Chapter 4: Patching the Army (1877-1900)

After the Civil War, the army rapidly demobilized to its old provincial form. Despite several crises and a movement within the army for significant reform, even war with Spain was not enough to win the needed reforms. Instead, "reform" was simply a series of stopgap measures and temporary statutes.

The provincial style

The American provincial style involved a militia system, in which state militias were first to respond. The national army ("regulars") was really only to be used to guard the frontier and patrol for Indians. But militias weren't disciplined, professional organizations. It wasn't even always clear with clubs were actually militias and which were just social societies. And militia officers were merely political appointees.

The desired reforms

Meanwhile, the Prussian advances in military centralization and organization had been widely duplicated around Europe. As early as 1877, American army officers and scholars were studying these reforms and proposing significant changes to the US system. They argued that America's role in an increasingly global economy required a military capable of protecting interests around the world. Peace should be a time to prepare for war. Otherwise, the beginning of war would be marked by long inefficiencies and delays in mobilizing.
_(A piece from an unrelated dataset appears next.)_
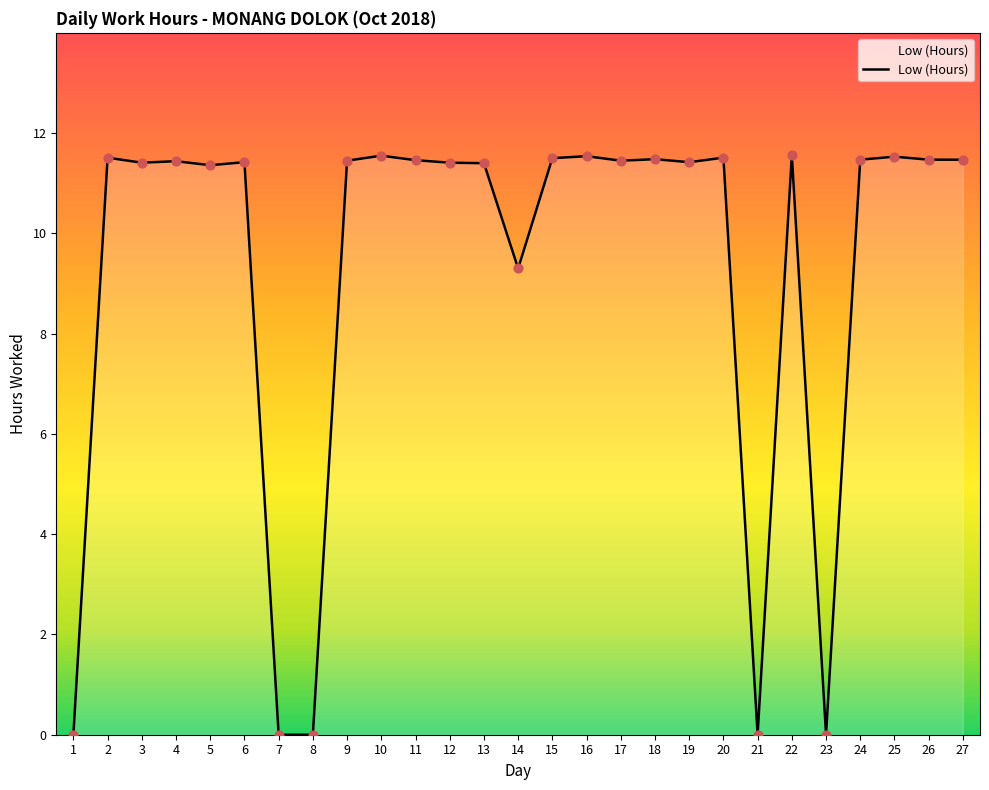

What is the ratio of the value at 24 to the value at 9?

1.0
Reforms: They wanted control over staff/supplies (controlled by Department of War bureaucrats/appointees) to be held by the same people who controlled action at the line (a Central Commander who reported to the Sec of War). They wanted an expandible army, with a strong, regularly trained backbone of several dozen thousand men. This backbone would have regional battalions that would recruit and train additional soldiers when needed. They wanted to improve Westpoint, making it a better training school. They wanted specialized graduate training programs for specific military skills. They wanted merit-based promotion.
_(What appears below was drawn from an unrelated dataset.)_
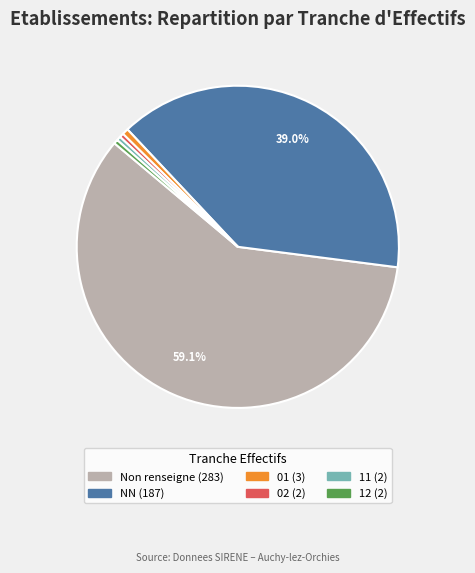

Is there a majority slice in this chart?

Yes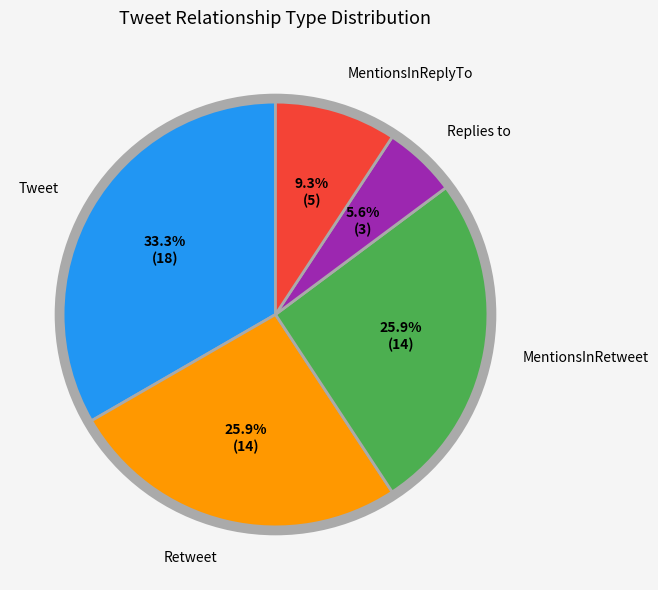

What is the largest slice in the pie chart?

Tweet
Though it was clear that there would be significant resistance to these reforms, those in favor formed a society and a journal, which helped the army supporters to consolidate around a common set of reform goals over time.

Resistance to reform

  • Militias: Formed that National Guard Association. Any advance by the army would hurt the militia's status. Wanted legislation designating it as the first-responder. But the state militias couldn't agree on what they wanted. Northeastern militias wanted standardization, some merit-based reforms, and expansion, while Southern militias disagreed.
  • Governers: Valued militias as plum ways of giving out patronage.
  • Democrats: Valued small government and states' rights, so didn't want a national army
  • Dept of War staff: Didn't want to have their duties swallowed up by the officers.

Impetus for Reform

  • Railroad strikes in 1870s were major and violent. State militias proved incapable of containing them. Some militias even fraternized with strikers. Army came in and handled it well, despite some difficulties, winning public approval but still not winning support for its desired reforms.
  • Spanish-American war: Won easily, but faced considerable problems. It was unclear whether existing structures were capable of fighting such a war. Unclear whether militias could be sent overseas. The army managed to do its job, but only with temporary legislation allowing some structural and funding improvements. But the needs of managing new colonial possessions suddenly made the importance of army reforms blatantly obvious.


Chapter 7: Reconstituting the Army

Reform eventually happened (see ch 4), but it happened in a context in which many interest groups had a say in the process. Thus, although the army became a much stronger institution, there were several horizontal connections from parts of the War department to Congress, creating confusing hierarchies and many opportunities for interests groups to influence future control. Nationalization meant development of several "semiindependent and competing power centers at the national level rather than the establishment of a national center of power" (p 247).

Thus, improving national administrative capacities had a double outcome. On one hand, the American state became more capable of action; on the other, there was a new set of operational constraints.